Planet Haolewood

A toolbox, a change of underwear, and a surfboard.

Sunday, August 17, 2008

Paddle Part 1

It seems the entire paddling season has gone by and I never updated my loyal readers about how it was going. I know you’ve all been lying awake at night asking yourself over and over, “how was the second paddling season at Planet Haolewood?” Well, I will tell you. It reached its dramatic finish yesterday when I competed in The Na Pali Challenge, the most important long-distance canoe race of the year on Kauai, but before I tell you about it I’ll recap the season.

One of the many factors contributing to my difficult life here is having to make choices between all the fun things there are to do. For example the paddling season started in February, which is still the prime time of year for surfing. I thought long and hard and decided I liked surfing better than paddling but I still wanted to paddle since it would give me something to do in the summer when the surf is not so good. So I skipped the first few weeks of practice with the canoe club and resolved that I would only go to practice if the surfing conditions were less than ideal. I had also resolved that I didn’t enjoy regattas so the first part of the season I spent trying to figure out how many practices and races I could skip and still remain a member in good standing of the club.

As spring turned to summer and my favorite surf breaks became like placid mountain lakes, my commitment to the club solidified. Unlike other team sports in which a teams competes against each other one at a time, all seven canoe clubs on Kauai come to every regatta, which means that you’re always competing against pretty much the same people. But all of the regattas (each team hosts one) are really just warm-ups for the Garden Island Canoe Racing Association Championship which takes place in Hanalei each July. The winner of each race at that event moves on to the state championships. It’s the race we train for all season, the ultimate in 6-man canoe sprints on Kauai.

As a second year paddler, I raced in the men’s ‘Novice A’ division. There are many divisions and I still don’t understand how they all work so I won’t try to explain it here. In the final week before the Garden Island Championship we eased off on training so we’d be fresh and mostly practiced turns.

Races take place on a course made up of buoys spaced 1/4 mile apart. Our race would be one mile, which means executing 3 turns around the buoys. Hit the buoy while turning and we would be disqualified, turn too widely and we loose precious seconds. So the trick is to turn as tightly around the buoy as possible without hitting it. Most of the responsibility for the turn falls on the steersmen who sits in the back of the canoe and uses a paddle like a rudder. Though a novice like the rest of our crew, our steersmen had the turns down pretty well.
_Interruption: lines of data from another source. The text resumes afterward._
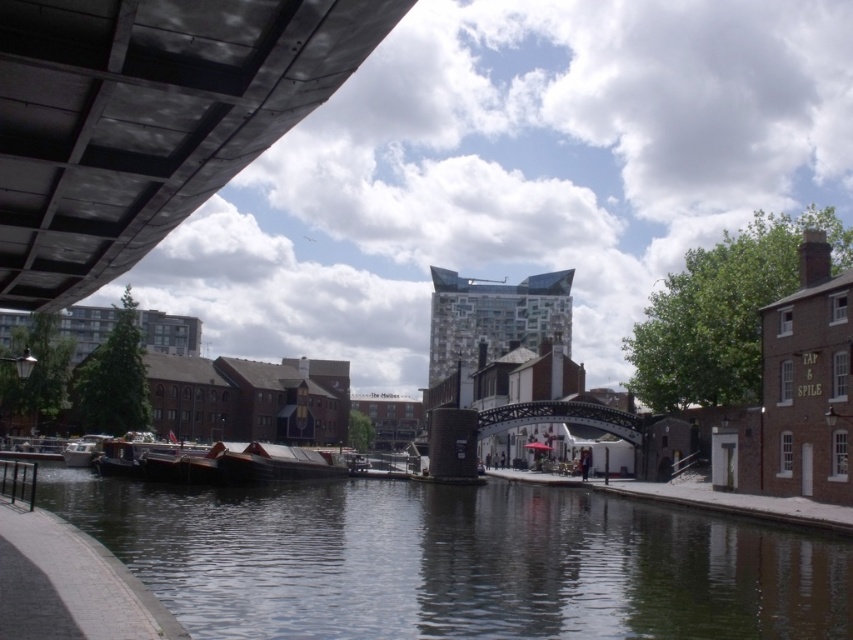
Who is more forward, (664, 618) or (244, 467)?

Point (664, 618) is more forward.

Between dark water at center and wooden boat at center, which one has more height?

With more height is wooden boat at center.

Does point (509, 624) come farther from viewer compared to point (236, 477)?

No, it is in front of (236, 477).

Locate an element on the screen. The width and height of the screenshot is (853, 640). dark water at center is located at coordinates (456, 561).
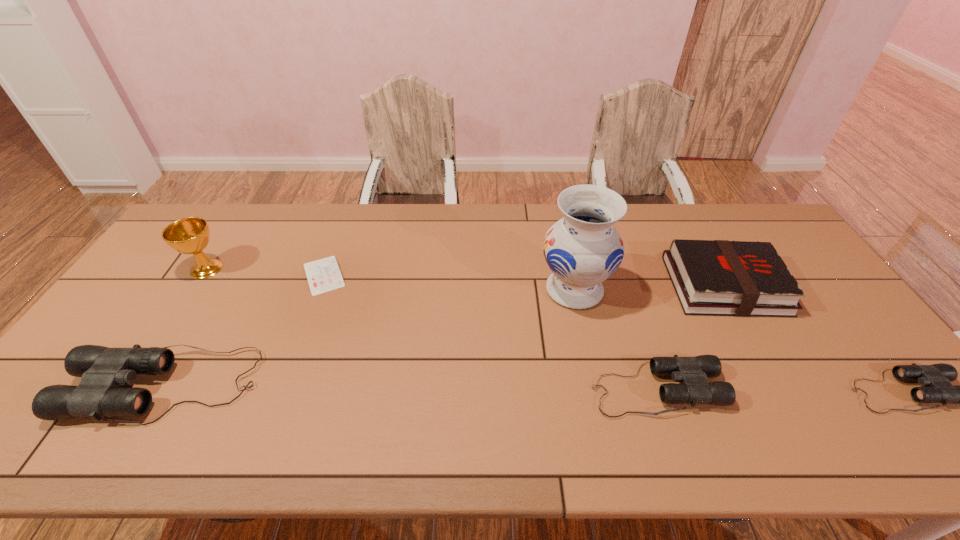
Identify which binoculars is the nearest to the diary. Please provide its 2D coordinates. Your answer should be formatted as a tuple, i.e. [(x, y)], where the tuple contains the x and y coordinates of a point satisfying the conditions above.

[(103, 370)]

The width and height of the screenshot is (960, 540). In order to click on binoculars that stands as the third closest to the second tallest object in this screenshot , I will do `click(936, 377)`.

The image size is (960, 540). What are the coordinates of `vacant space that satisfies the following two spatial constraints: 1. on the front side of the hardback book; 2. at the eyepiece of the fifth tallest object` in the screenshot? It's located at (783, 390).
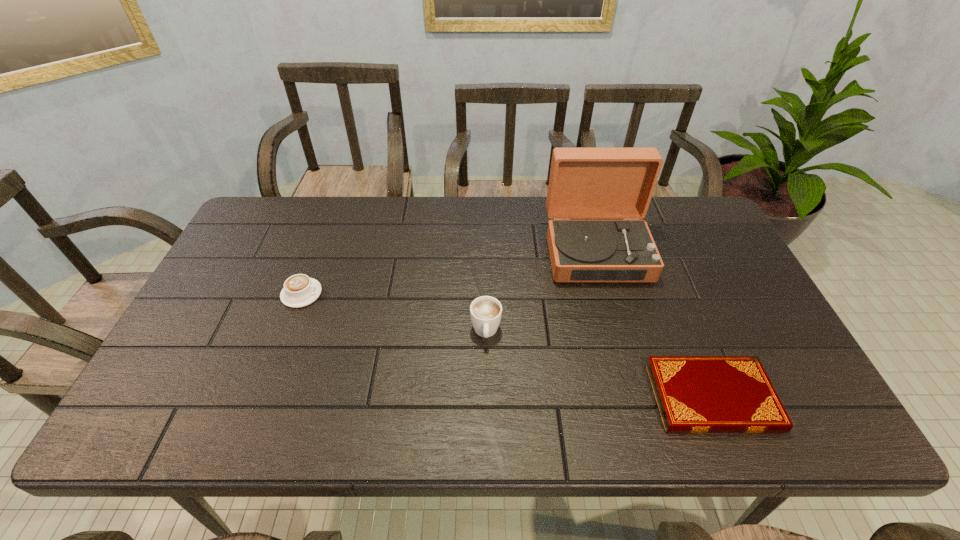
This screenshot has width=960, height=540. I want to click on free space at the far left corner, so click(x=277, y=235).

This screenshot has height=540, width=960. Identify the location of blank space at the far right corner of the desktop. (671, 229).

In the image, there is a desktop. At what (x,y) coordinates should I click in order to perform the action: click on vacant space at the near right corner. Please return your answer as a coordinate pair (x, y). The height and width of the screenshot is (540, 960). Looking at the image, I should click on (800, 436).

Identify the location of free spot between the second tallest object and the third tallest object. The width and height of the screenshot is (960, 540). (394, 313).

Locate an element on the screen. blank region between the third shortest object and the tallest object is located at coordinates (541, 292).

This screenshot has height=540, width=960. I want to click on free space between the left cappuccino and the second nearest object, so click(x=394, y=313).

Locate an element on the screen. empty space that is in between the third farthest object and the hardback book is located at coordinates (598, 364).

The width and height of the screenshot is (960, 540). Identify the location of free spot between the leftmost object and the hardback book. click(507, 346).

Locate an element on the screen. This screenshot has height=540, width=960. free space between the hardback book and the phonograph record is located at coordinates (654, 325).

Locate an element on the screen. This screenshot has width=960, height=540. free space between the tallest object and the left cappuccino is located at coordinates (449, 273).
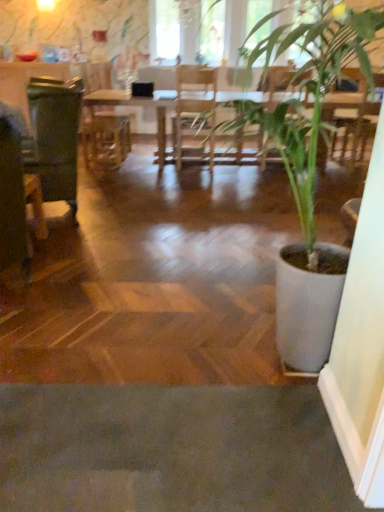
Consider the image. In order to face wooden armchair at center, should I rotate leftwards or rightwards?

To align with it, rotate left about 11.131°.

Image resolution: width=384 pixels, height=512 pixels. Describe the element at coordinates (139, 105) in the screenshot. I see `wooden table at center` at that location.

Describe the element at coordinates (211, 33) in the screenshot. I see `transparent glass window screen at upper center, the second window screen when ordered from left to right` at that location.

Find the location of a particular element. Image resolution: width=384 pixels, height=512 pixels. green leafy plant at center is located at coordinates (312, 103).

What do you see at coordinates (312, 103) in the screenshot? I see `green leafy plant at center` at bounding box center [312, 103].

Measure the distance between point (168,48) and camera.

A distance of 5.68 meters exists between point (168,48) and camera.

Where is `green matte swivel chair at left`? This screenshot has height=512, width=384. green matte swivel chair at left is located at coordinates (54, 138).

Considering the sizes of objects transparent glass window screen at upper center, the 1th window screen positioned from the left, and wooden table at center in the image provided, who is bigger, transparent glass window screen at upper center, the 1th window screen positioned from the left, or wooden table at center?

With larger size is wooden table at center.

In terms of height, does transparent glass window screen at upper center, the 1th window screen positioned from the left, look taller or shorter compared to wooden table at center?

transparent glass window screen at upper center, the 1th window screen positioned from the left, is taller than wooden table at center.

Would you consider transparent glass window screen at upper center, marked as the 2th window screen in a right-to-left arrangement, to be distant from wooden table at center?

Yes, transparent glass window screen at upper center, marked as the 2th window screen in a right-to-left arrangement, is far from wooden table at center.

Looking at their sizes, would you say transparent glass window screen at upper center, marked as the 2th window screen in a right-to-left arrangement, is wider or thinner than wooden table at center?

Considering their sizes, transparent glass window screen at upper center, marked as the 2th window screen in a right-to-left arrangement, looks slimmer than wooden table at center.

Is green leafy plant at center oriented away from transparent glass window screen at upper center, the 1th window screen viewed from the right?

That's not correct — green leafy plant at center is not looking away from transparent glass window screen at upper center, the 1th window screen viewed from the right.

Would you consider green leafy plant at center to be distant from transparent glass window screen at upper center, the second window screen when ordered from left to right?

Yes, green leafy plant at center is far from transparent glass window screen at upper center, the second window screen when ordered from left to right.

Between green leafy plant at center and transparent glass window screen at upper center, the second window screen when ordered from left to right, which one has less height?

Standing shorter between the two is transparent glass window screen at upper center, the second window screen when ordered from left to right.

From the picture: Can you confirm if wooden table at center is taller than transparent glass window screen at upper center, the 1th window screen viewed from the right?

Incorrect, the height of wooden table at center is not larger of that of transparent glass window screen at upper center, the 1th window screen viewed from the right.

From the picture: Does wooden table at center touch transparent glass window screen at upper center, the 1th window screen viewed from the right?

No, wooden table at center is not with transparent glass window screen at upper center, the 1th window screen viewed from the right.

From a real-world perspective, is wooden table at center on transparent glass window screen at upper center, the second window screen when ordered from left to right?

No.

Who is bigger, wooden table at center or transparent glass window screen at upper center, the second window screen when ordered from left to right?

With larger size is wooden table at center.

Is green matte swivel chair at left bigger than transparent glass window screen at upper center, the second window screen when ordered from left to right?

Correct, green matte swivel chair at left is larger in size than transparent glass window screen at upper center, the second window screen when ordered from left to right.

From a real-world perspective, who is located higher, green matte swivel chair at left or transparent glass window screen at upper center, the 1th window screen viewed from the right?

transparent glass window screen at upper center, the 1th window screen viewed from the right, from a real-world perspective.

Does green matte swivel chair at left have a lesser width compared to transparent glass window screen at upper center, the 1th window screen viewed from the right?

No.

Considering the positions of points (75, 92) and (207, 3), is point (75, 92) closer to camera compared to point (207, 3)?

Yes, point (75, 92) is in front of point (207, 3).

Can you tell me how much green leafy plant at center and green matte swivel chair at left differ in facing direction?

105 degrees separate the facing orientations of green leafy plant at center and green matte swivel chair at left.

Where is `swivel chair that is above the green leafy plant at center (from the image's perspective)`? This screenshot has width=384, height=512. swivel chair that is above the green leafy plant at center (from the image's perspective) is located at coordinates (x=54, y=138).

Considering the sizes of objects green leafy plant at center and green matte swivel chair at left in the image provided, who is taller, green leafy plant at center or green matte swivel chair at left?

green leafy plant at center is taller.

Considering the positions of objects green leafy plant at center and green matte swivel chair at left in the image provided, who is behind, green leafy plant at center or green matte swivel chair at left?

green matte swivel chair at left is behind.

Is point (75, 214) more distant than point (334, 98)?

No, (75, 214) is in front of (334, 98).

From a real-world perspective, which is physically above, green matte swivel chair at left or wooden table at center?

green matte swivel chair at left, from a real-world perspective.

Is green matte swivel chair at left positioned beyond the bounds of wooden table at center?

Result: Yes, green matte swivel chair at left is located beyond the bounds of wooden table at center.

Does point (162, 113) come behind point (43, 132)?

Yes, it is behind point (43, 132).

Consider the image. Measure the distance from wooden table at center to green matte swivel chair at left.

wooden table at center is 6.39 feet away from green matte swivel chair at left.

Can you confirm if wooden table at center is bigger than green matte swivel chair at left?

Correct, wooden table at center is larger in size than green matte swivel chair at left.

In order to click on the 2nd window screen behind the wooden table at center, starting your count from the anchor in this screenshot , I will do `click(167, 30)`.

Locate an element on the screen. The height and width of the screenshot is (512, 384). houseplant on the right of transparent glass window screen at upper center, the 1th window screen viewed from the right is located at coordinates (312, 103).

When comparing their distances from green matte swivel chair at left, does transparent glass window screen at upper center, the 1th window screen viewed from the right, or wooden armchair at center seem closer?

wooden armchair at center is closer to green matte swivel chair at left.

Estimate the real-world distances between objects in this image. Which object is closer to transparent glass window screen at upper center, the 1th window screen positioned from the left, green matte swivel chair at left or wooden table at center?

wooden table at center lies closer to transparent glass window screen at upper center, the 1th window screen positioned from the left, than the other object.

Which object lies nearer to the anchor point green matte swivel chair at left, wooden table at center or transparent glass window screen at upper center, the 1th window screen viewed from the right?

wooden table at center is positioned closer to the anchor green matte swivel chair at left.

Looking at the image, which one is located further to green matte swivel chair at left, green leafy plant at center or wooden armchair at center?

Among the two, green leafy plant at center is located further to green matte swivel chair at left.

From the picture: Which object lies further to the anchor point wooden table at center, transparent glass window screen at upper center, the 1th window screen positioned from the left, or transparent glass window screen at upper center, the second window screen when ordered from left to right?

transparent glass window screen at upper center, the 1th window screen positioned from the left, lies further to wooden table at center than the other object.

Based on their spatial positions, is green matte swivel chair at left or transparent glass window screen at upper center, the 1th window screen positioned from the left, further from wooden table at center?

green matte swivel chair at left lies further to wooden table at center than the other object.

Which object lies nearer to the anchor point green leafy plant at center, wooden table at center or transparent glass window screen at upper center, the 1th window screen positioned from the left?

wooden table at center is positioned closer to the anchor green leafy plant at center.

Estimate the real-world distances between objects in this image. Which object is closer to green leafy plant at center, wooden armchair at center or transparent glass window screen at upper center, the second window screen when ordered from left to right?

wooden armchair at center is closer to green leafy plant at center.

Locate an element on the screen. table positioned between green matte swivel chair at left and wooden armchair at center from near to far is located at coordinates (139, 105).

Locate an element on the screen. The width and height of the screenshot is (384, 512). armchair between green matte swivel chair at left and transparent glass window screen at upper center, the second window screen when ordered from left to right, in the front-back direction is located at coordinates (105, 135).

Where is `window screen between green matte swivel chair at left and transparent glass window screen at upper center, marked as the 2th window screen in a right-to-left arrangement, in the front-back direction`? The height and width of the screenshot is (512, 384). window screen between green matte swivel chair at left and transparent glass window screen at upper center, marked as the 2th window screen in a right-to-left arrangement, in the front-back direction is located at coordinates [211, 33].

Identify the location of table positioned between green leafy plant at center and transparent glass window screen at upper center, the 1th window screen positioned from the left, from near to far. This screenshot has width=384, height=512. (139, 105).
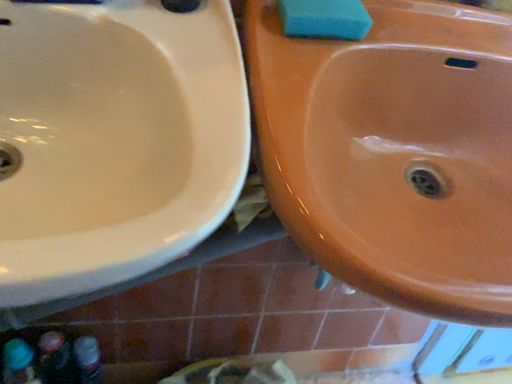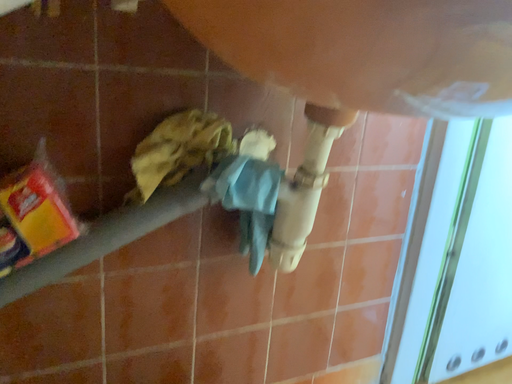
Question: How did the camera likely rotate when shooting the video?

Choices:
 (A) rotated downward
 (B) rotated upward

Answer: (B)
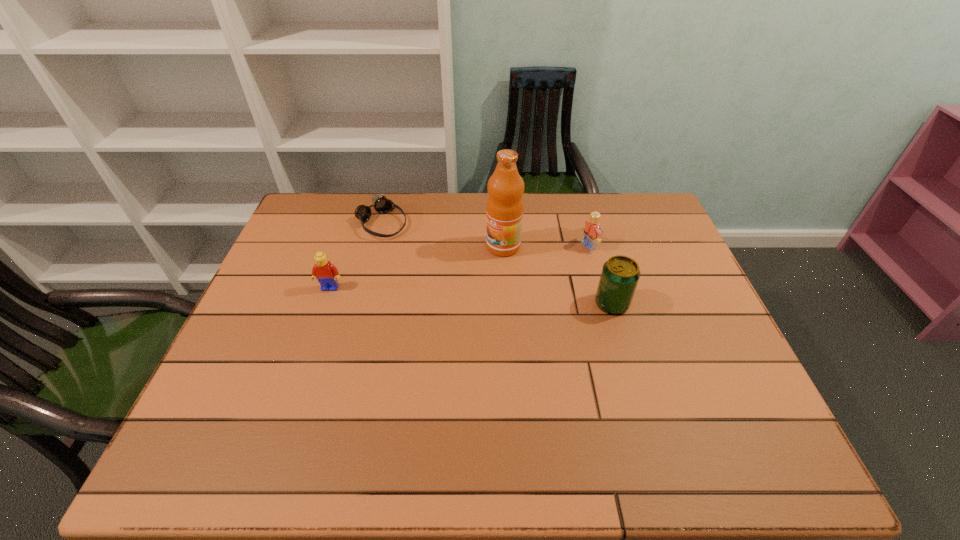
Find the location of `free region located on the front-facing side of the farther Lego`. free region located on the front-facing side of the farther Lego is located at coordinates (528, 271).

The image size is (960, 540). Identify the location of vacant region located 0.280m through the lenses of the goggles. (452, 281).

Find the location of `vacant region located through the lenses of the goggles`. vacant region located through the lenses of the goggles is located at coordinates (459, 287).

At what (x,y) coordinates should I click in order to perform the action: click on blank space located 0.350m through the lenses of the goggles. Please return your answer as a coordinate pair (x, y). The image size is (960, 540). Looking at the image, I should click on (468, 294).

You are a GUI agent. You are given a task and a screenshot of the screen. Output one action in this format:
    pyautogui.click(x=<x>, y=<y>)
    Task: Click on the vacant space located on the label side of the fruit juice
    
    Given the screenshot: What is the action you would take?
    pyautogui.click(x=444, y=285)

In order to click on blank space located on the label side of the fruit juice in this screenshot , I will do `click(430, 294)`.

Where is `vacant position located 0.090m on the label side of the fruit juice`? The height and width of the screenshot is (540, 960). vacant position located 0.090m on the label side of the fruit juice is located at coordinates (469, 268).

At what (x,y) coordinates should I click in order to perform the action: click on object that is at the far edge. Please return your answer as a coordinate pair (x, y). Looking at the image, I should click on (381, 204).

The width and height of the screenshot is (960, 540). I want to click on object positioned at the left edge, so click(x=326, y=273).

The image size is (960, 540). I want to click on vacant space at the far edge of the desktop, so click(x=444, y=223).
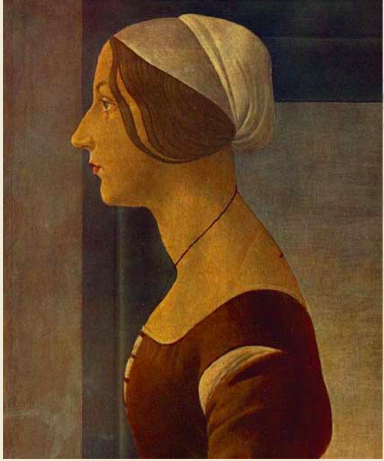
Identify the location of grey wall. This screenshot has height=461, width=384. (52, 90).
The day of the race arrived and we lined up with the other clubs’ canoes on the starting line. The starter raised the green flag and we dug in with our paddles. As we approached the buoy for the first turn it was a close race. “Uni!” shouted the steersman, giving the command to start the turn. The boat lurched to the right and I saw the outrigger rise about three feet above the surface of the water. The boat was about to flip. In the next instant we were all in the water looking at the bottom of the canoe’s hull while the other boats completed their turns and raced on. By the time we flipped the boat back over and bailed it out the race was over and so was our season. There would be no trip to the state championship for the men’s Novice A crew.